第50話 おんせん(朔良)
いつものようにゲームをしながらダラダラ過ごしていると、唐突に「温泉に行こう!」と親に誘われた。
誘われたというよりも、強引に連れ出されたと言った方がいいだろう。
朔良の分の着替えや、他の用意も既に準備してくれていたようだ。
それなら最初から言っておいてほしい。
唐突すぎて展開についていけない。
「ま、いっか」
だが、深く考えないことにした。
温泉は嫌いではないので、それはそれでいいと思ったからだ。
そんな気持ちで車に乗り、外の景色を楽しむ。
それは、一時間ほどで終わってしまった。
「結構近いところにあるんだな……」
温泉というから、有名どころの遠い場所をイメージしていたが、意外と近くにもあるようだ。

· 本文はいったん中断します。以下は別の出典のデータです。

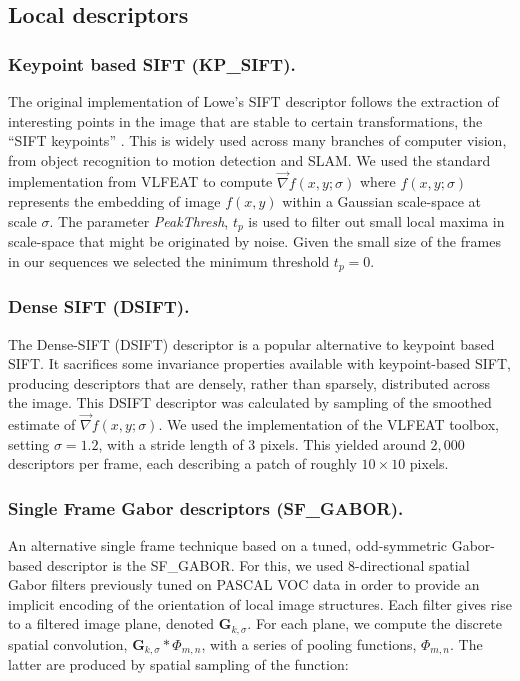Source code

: \subsection{Local descriptors}
\label{sec:descriptors}

\subsubsection{Keypoint based SIFT (KP\_SIFT).}

The original implementation of Lowe's SIFT descriptor follows the extraction of interesting points in the image that are stable to certain transformations, the ``SIFT keypoints'' \cite{Lowe2004}. This is widely used across many branches of computer vision, from object recognition to motion detection and SLAM. We used the standard implementation from VLFEAT \cite{Vedaldi2008} to compute $\vec{\nabla}f(x,y;\sigma)$ where $f(x,y;\sigma)$ represents the embedding of image $f(x,y)$ within a Gaussian scale-space at scale $\sigma$. The parameter \emph{PeakThresh}, $t_p$ is used to filter out small local maxima in scale-space that might be originated by noise. Given the small size of the frames in our sequences we selected the minimum threshold $t_p = 0$.

\subsubsection{Dense SIFT (DSIFT).}

The Dense-SIFT (DSIFT) descriptor \citep{Lazebnik2006} is a popular  alternative to keypoint based SIFT. It sacrifices some invariance properties available with keypoint-based SIFT, producing descriptors that are densely, rather than sparsely, distributed across the image. This DSIFT descriptor was calculated by  sampling of the smoothed estimate of $\vec{\nabla}f(x,y;\sigma)$.  We used the implementation of the VLFEAT toolbox, setting $\sigma = 1.2$, with a stride length of 3 pixels. This  yielded around $2,000$ descriptors per frame, each describing a patch of roughly $10 \times 10$ pixels.  \\

\subsubsection{Single Frame Gabor descriptors (SF\_GABOR).}

An alternative single frame technique based on a tuned, odd-symmetric Gabor-based descriptor is the SF\_GABOR. For this, we used $8$-directional spatial Gabor filters previously tuned on PASCAL VOC data \cite{Everingham2009} in order to provide an implicit encoding of the orientation of local image structures.  Each filter gives rise to a filtered image plane, denoted $\mathbf{G}_{k,\sigma}$.  For each plane, we compute the discrete spatial convolution, $\mathbf{G}_{k,\sigma} \ast {\Phi}_{m,n}$, with a series of pooling functions, ${\Phi}_{m,n}$. The latter are produced by spatial sampling of the function:


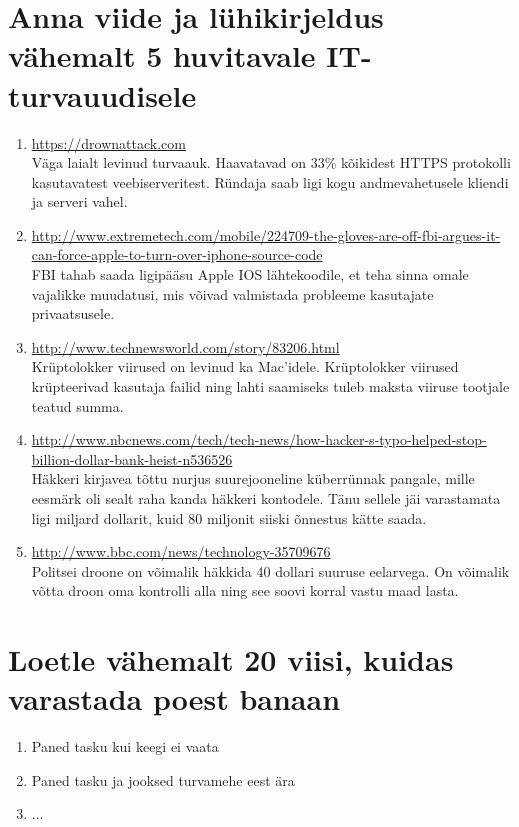 \documentclass{article}
\begin{document}
\begin{enumerate}
\section{Anna viide ja lühikirjeldus vähemalt 5 huvitavale IT-turvauudisele}
\begin{enumerate}
	\item{\url{https://drownattack.com}\\
		Väga laialt levinud turvaauk. Haavatavad on 33\% kõikidest HTTPS protokolli kasutavatest veebiserveritest. 
		Ründaja saab ligi kogu andmevahetusele kliendi ja serveri vahel.}
	\item{\url{http://www.extremetech.com/mobile/224709-the-gloves-are-off-fbi-argues-it-can-force-apple-to-turn-over-iphone-source-code}\\
		FBI tahab saada ligipääsu Apple IOS lähtekoodile, et teha sinna omale vajalikke muudatusi, mis võivad valmistada probleeme kasutajate privaatsusele.}
	\item{\url{http://www.technewsworld.com/story/83206.html}\\
		Krüptolokker viirused on levinud ka Mac'idele. Krüptolokker viirused krüpteerivad kasutaja failid ning lahti saamiseks tuleb maksta viiruse tootjale teatud summa.}
	\item{\url{http://www.nbcnews.com/tech/tech-news/how-hacker-s-typo-helped-stop-billion-dollar-bank-heist-n536526}\\
		Häkkeri kirjavea tõttu nurjus suurejooneline küberrünnak pangale, mille eesmärk oli sealt raha kanda häkkeri kontodele. Tänu sellele jäi varastamata ligi miljard dollarit, kuid 80 miljonit siiski õnnestus kätte saada.}
	\item{\url{http://www.bbc.com/news/technology-35709676}\\
		Politsei droone on võimalik häkkida 40 dollari suuruse eelarvega. On võimalik võtta droon oma kontrolli alla ning see soovi korral vastu maad lasta.}
\end{enumerate}

\section{Loetle vähemalt 20 viisi, kuidas varastada poest banaan}
\begin{enumerate}
	\item{Paned tasku kui keegi ei vaata}
	\item{Paned tasku ja jooksed turvamehe eest ära}
	\item{...}
\end{enumerate}


\end{enumerate}
\end{document}
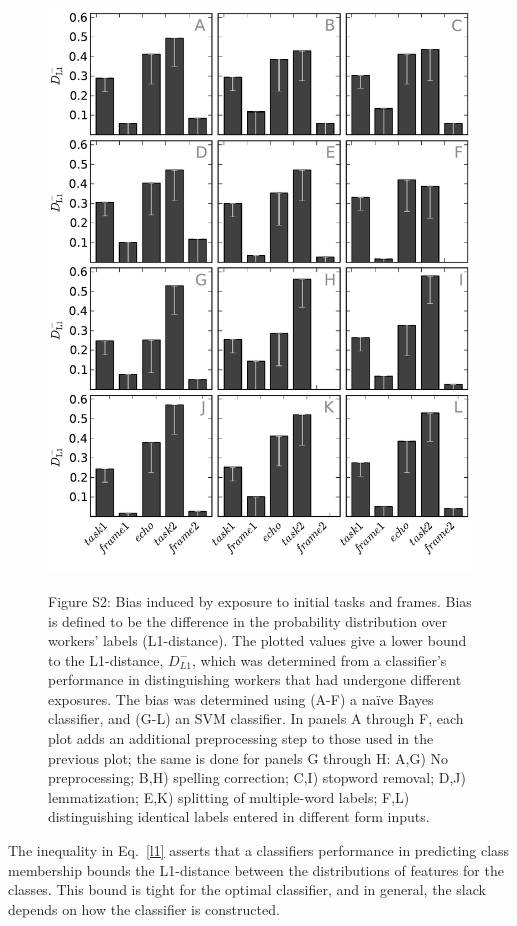 \documentclass[12pt]{article}
\begin{document}
\begin{figure}
	\centering
	\includegraphics[scale=0.75]{figs/theta_sup.pdf}
	\label{fig:theta_sup}
	\caption{
		Figure S2: Bias induced by exposure to initial tasks and frames.
		Bias is defined to be the difference in the probability 
		distribution over workers' labels (L1-distance).  The plotted values
		give a lower bound to the L1-distance, $D_{L1}^-$, which was 
		determined from a classifier's performance in 
		distinguishing workers that had undergone different exposures.
		The bias was determined using (A-F) a na\"ive Bayes classifier, and 
		(G-L) an SVM classifier.
		In panels A through F, each plot adds an additional
		preprocessing step to those used in the previous plot; the same is 
		done for panels G through H: A,G) No 
		preprocessing; B,H) spelling correction; C,I) stopword removal; 
		D,J) lemmatization; E,K) splitting of multiple-word labels; 
		F,L) distinguishing identical labels entered in different form inputs.
	}
\end{figure}
The inequality in Eq.~\ref{l1}
asserts that a classifiers performance in predicting class membership
bounds the L1-distance between the distributions of features for the classes.
This bound is tight for the optimal classifier, and in general, the slack
depends on how the classifier is constructed.
\end{document}

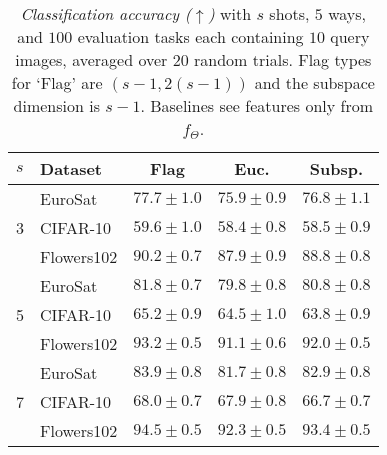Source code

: \setlength{\tabcolsep}{10pt}
\begin{table}[ht]
    \centering
    \caption{\emph{Classification accuracy ($\uparrow$)} with $s$ shots, $5$ ways, and $100$ evaluation tasks each containing $10$ query images, averaged over $20$ random trials. Flag types for `Flag' are $(s-1,2(s-1))$ and the subspace dimension is $s-1$. Baselines see features only from $f_\Theta$.}
    \label{tab:fewshot_app2}
    \begin{tabular}{@{\hskip 4pt}l@{\hskip 4pt}l@{\hskip 4pt}c@{\hskip 7pt} c @{\hskip 7pt}c}
        \toprule
        $s$ & Dataset & Flag & Euc. & Subsp. \\
        \midrule
        \multirow{3}{*}{3} & EuroSat & $\bm{77.7} \pm 1.0$ & $75.9 \pm 0.9$ & $76.8 \pm 1.1$ \\
         & CIFAR-10 & $\bm{59.6} \pm 1.0$ & $58.4 \pm 0.8$ & $58.5 \pm 0.9$ \\
         & Flowers102 & $\bm{90.2} \pm 0.7$ & $87.9 \pm 0.9$ & $88.8 \pm 0.8$ \\
        \cline{1-5}
        \multirow{3}{*}{5} & EuroSat & $\bm{81.8} \pm 0.7$ & $79.8 \pm 0.8$ & $80.8 \pm 0.8$ \\
         & CIFAR-10 & $\bm{65.2} \pm 0.9$ & $64.5 \pm 1.0$ & $63.8 \pm 0.9$ \\
         & Flowers102 & $\bm{93.2} \pm 0.5$ & $91.1 \pm 0.6$ & $92.0 \pm 0.5$ \\
        \cline{1-5}
        \multirow{3}{*}{7} & EuroSat & $\bm{83.9} \pm 0.8$ & $81.7 \pm 0.8$ & $82.9 \pm 0.8$ \\
         & CIFAR-10 & $\bm{68.0} \pm 0.7$ & $67.9 \pm 0.8$ & $66.7 \pm 0.7$ \\
         & Flowers102 & $\bm{94.5} \pm 0.5$ & $92.3 \pm 0.5$ & $93.4 \pm 0.5$ \\
        \bottomrule
    \end{tabular}\vspace{-3mm}
\end{table}



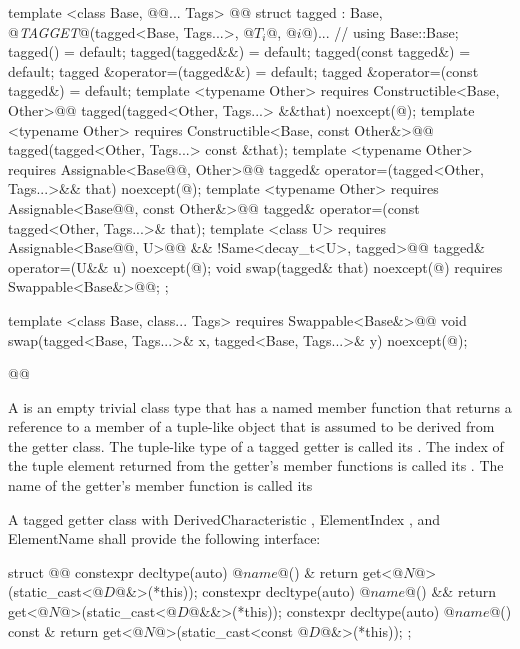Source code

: {\begin{codeblock}
{  template <class Base, @@... Tags>
    @@
  struct tagged :
    Base, @\textit{TAGGET}@(tagged<Base, Tags...>, @$T_i$@, @$i$@)... { // \seebelow
    using Base::Base;
    tagged() = default;
    tagged(tagged&&) = default;
    tagged(const tagged&) = default;
    tagged &operator=(tagged&&) = default;
    tagged &operator=(const tagged&) = default;
    template <typename Other>
      requires Constructible<Base, Other>@\newtxt{()}@
    tagged(tagged<Other, Tags...> &&that) noexcept(@\seebelow@);
    template <typename Other>
      requires Constructible<Base, const Other&>@\newtxt{()}@
    tagged(tagged<Other, Tags...> const &that);
    template <typename Other>
      requires Assignable<Base@\newtxt{\&}@, Other>@\newtxt{()}@
    tagged& operator=(tagged<Other, Tags...>&& that) noexcept(@\seebelow@);
    template <typename Other>
      requires Assignable<Base@\newtxt{\&}@, const Other&>@\newtxt{()}@
    tagged& operator=(const tagged<Other, Tags...>& that);
    template <class U>
      requires Assignable<Base@\newtxt{\&}@, U>@\newtxt{()}@ && !Same<decay_t<U>, tagged>@\newtxt{()}@
    tagged& operator=(U&& u) noexcept(@\seebelow@);
    void swap(tagged& that) noexcept(@\seebelow@)
      requires Swappable<Base&>@\newtxt{()}@;
  };

  template <class Base, class... Tags>
    requires Swappable<Base&>@\newtxt{()}@
  void swap(tagged<Base, Tags...>& x, tagged<Base, Tags...>& y) noexcept(@\seebelow@);
}@\newtxt{\}\}}@
\end{codeblock}

\pnum {}

\pnum A  is an empty trivial class type that has a named member function that
returns a reference to a member of a tuple-like object that is assumed to be derived from the getter
class. The tuple-like type of a tagged getter is called its .
The index of the tuple element returned from the getter's member functions is called its
. The name of the getter's member function is called its

\pnum A tagged getter class with DerivedCharacteristic , ElementIndex
, and ElementName  shall provide the following interface:

\begin{codeblock}
struct @@ {
  constexpr decltype(auto) @$name$@() &       { return get<@$N$@>(static_cast<@$D$@&>(*this)); }
  constexpr decltype(auto) @$name$@() &&      { return get<@$N$@>(static_cast<@$D$@&&>(*this)); }
  constexpr decltype(auto) @$name$@() const & { return get<@$N$@>(static_cast<const @$D$@&>(*this)); }
};
\end{codeblock}

}
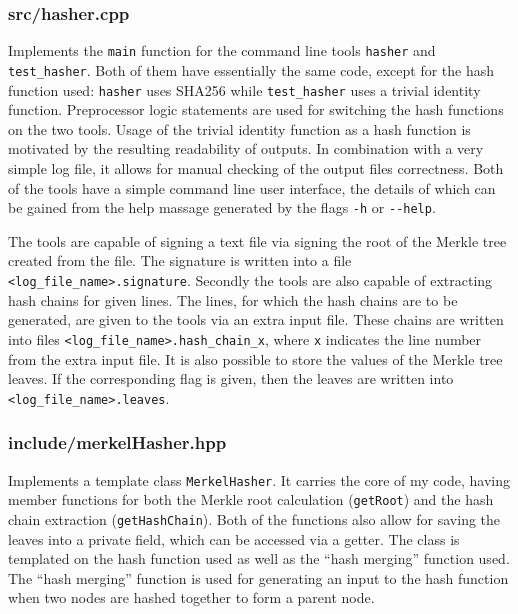 \documentclass[11pt]{article}
\newcommand{\ct}[1]{\texttt{#1}}
\begin{document}
\subsubsection*{src/hasher.cpp} %
\label{ssub:src_hasher_cpp}

Implements the \ct{main} function for the command line tools \ct{hasher} and \ct{test\_hasher}. Both of them have essentially the same code, except for the hash function used: \ct{hasher} uses SHA256 while \ct{test\_hasher} uses a trivial identity function. Preprocessor logic statements are used for switching the hash functions on the two tools. Usage of the trivial identity function as a hash function is motivated by the resulting readability of outputs. In combination with a very simple log file, it allows for manual checking of the output files correctness. Both of the tools have a simple command line user interface, the details of which can be gained from the help massage generated by the flags \ct{-h} or \ct{-{}-help}. 

The tools are capable of signing a text file via signing the root of the Merkle tree created from the file. The signature is written into a file \ct{<log\_file\_name>.signature}. Secondly the tools are also capable of extracting hash chains for given lines. The lines, for which the hash chains are to be generated, are given to the tools via an extra input file. These chains are written into files \ct{<log\_file\_name>.hash\_chain\_x}, where \ct{x} indicates the line number from the extra input file. It is also possible to store the values of the Merkle tree leaves. If the corresponding flag is given, then the leaves are written into \ct{<log\_file\_name>.leaves}.  


\subsubsection*{include/merkelHasher.hpp} %
\label{ssub:include_merkelhasher_hpp}

Implements a template class \ct{MerkelHasher}. It carries the core of my code, having member functions for both the Merkle root calculation (\ct{getRoot}) and the hash chain extraction (\ct{getHashChain}). Both of the functions also allow for saving the leaves into a private field, which can be accessed via a getter. The class is templated on the hash function used as well as the ``hash merging'' function used. The ``hash merging'' function is used for generating an input to the hash function when two nodes are hashed together to form a parent node.     
\end{document}
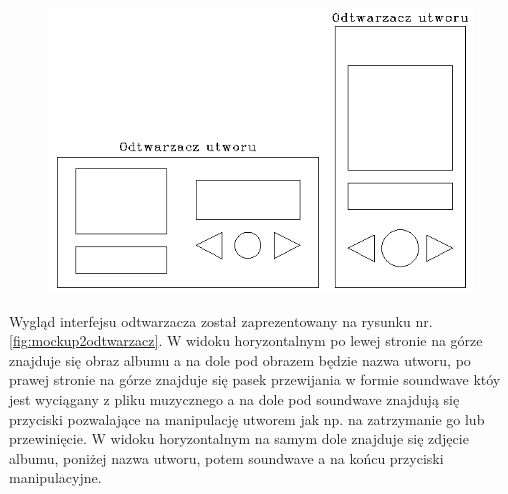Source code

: \begin{figure}[H]
	\centering
	\includegraphics[width=1\linewidth]{images/mockup3_odtwarzacz}
	\caption{}
	\label{fig:mockup3odtwarzacz}
\end{figure}

Wygląd interfejsu odtwarzacza został zaprezentowany na rysunku nr.\ref{fig:mockup2odtwarzacz}. W widoku horyzontalnym po lewej stronie na górze znajduje się obraz albumu a na dole pod obrazem będzie nazwa utworu, po prawej stronie na górze znajduje się pasek przewijania w formie soundwave któy jest wyciągany z pliku muzycznego a na dole pod soundwave znajdują się przyciski pozwalające na manipulację utworem jak np. na zatrzymanie go lub przewinięcie. W widoku horyzontalnym na samym dole znajduje się zdjęcie albumu, poniżej nazwa utworu, potem soundwave a na końcu przyciski manipulacyjne.
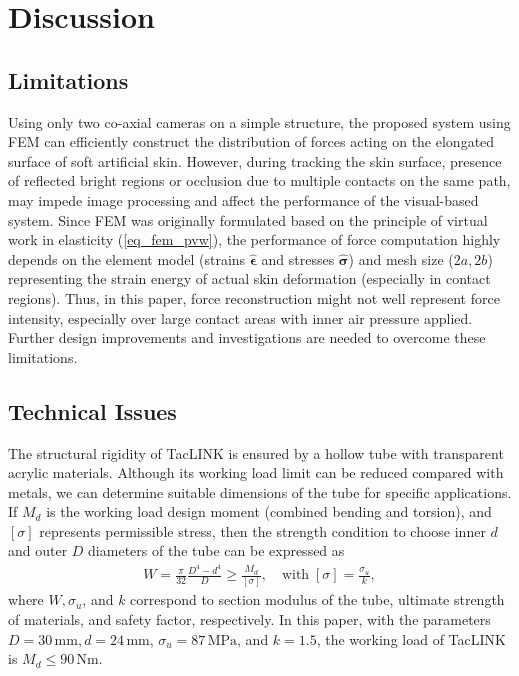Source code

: \documentclass[10pt,letterpaper,journal,final,twoside,twocolumn,nofonttune]{IEEEtran}
\begin{document}
\section{Discussion}
\subsection{Limitations}
Using only two co-axial cameras on a simple structure, the proposed system using FEM can efficiently construct the distribution of forces acting on the elongated surface of soft artificial skin. However, during tracking the skin surface,  presence of reflected bright regions or occlusion due to multiple contacts on the same path, may impede image processing and affect the performance of the visual-based system. Since FEM was originally formulated based on the principle of virtual work in elasticity (\ref{eq_fem_pvw}), the performance of force computation highly depends on the element model (strains $\hat{\bm{\epsilon}}$ and stresses $\hat{\bm{\sigma}}$) and mesh size ($2a,2b$) representing the strain energy of actual skin deformation (especially in contact regions). Thus, in this paper, force reconstruction might not well represent force intensity, especially over large contact areas with inner air pressure applied. Further design improvements and investigations are needed to overcome these limitations.
\subsection{Technical Issues}
The structural rigidity of TacLINK is ensured by a hollow tube with transparent acrylic materials. Although its working load limit can be reduced compared with metals, we can determine suitable dimensions of the tube for specific applications. If  $M_d$ is the working load design moment (combined bending and torsion), and $[\sigma]$ represents permissible stress, then the strength condition to choose inner $d$ and outer $D$ diameters of the tube can be expressed as \cite{Belyaev} 
\begin{equation}
\begin{aligned} 
W=\frac{\pi}{32}\frac{D^4-d^4}{D}  \geq \frac{M_d}{[\sigma]}, \quad \text{with}\; [\sigma]=\frac{\sigma_u}{k},
\end{aligned}
\end{equation}
where $W, \sigma_u$, and $k$ correspond to section modulus of the tube, ultimate strength of materials, and safety factor, respectively. In this paper, with the parameters $D=30\,\text{mm}, d=24\,\text{mm}$, $\sigma_u=87\,\text{MPa}$, and $k=1.5$, the working load of TacLINK is $M_d\leq 90\,\text{Nm}$.
\end{document}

ここは有名どころではないようだが、なんだかワクワクする。
昔ながらの和風な造りの建物で、いかにもな『旅館』である。
辺りは家よりも木の方が多い。
のどかな景色で、心が安らぐ。
「おーい、置いてくよー」
「わっ! 置いてくなよー」
母親に声をかけられ、朔良は我に返る。
もう少しだけ魅入っていたかったが、そうもいなかい。
メインが景色というわけではないのだから。
「では、どうぞごゆっくり」
チェックインを済ませ、部屋に案内された。
和風な外観に似合う畳張りの部屋で、朔良はホッと安堵する。
外観が和風であっても、部屋にベッドが置かれていることもあるからだ。
あれはとても落ち着かない。
「よーし、早速メインを楽しもー!」
「えー……まだ早くね?」
壁にかけられた時計を見ると、ちょうど四時半だった。
風呂にはまだ早すぎる。
だが、子どものように飛び跳ねる母親を見て、朔良の方が折れる。
「じゃあ、行くか……」
朔良が呆れ気味にそう言うと、母親の目が宝石のように輝く。
その様子を見ていると、不思議と口角が上がるのだった。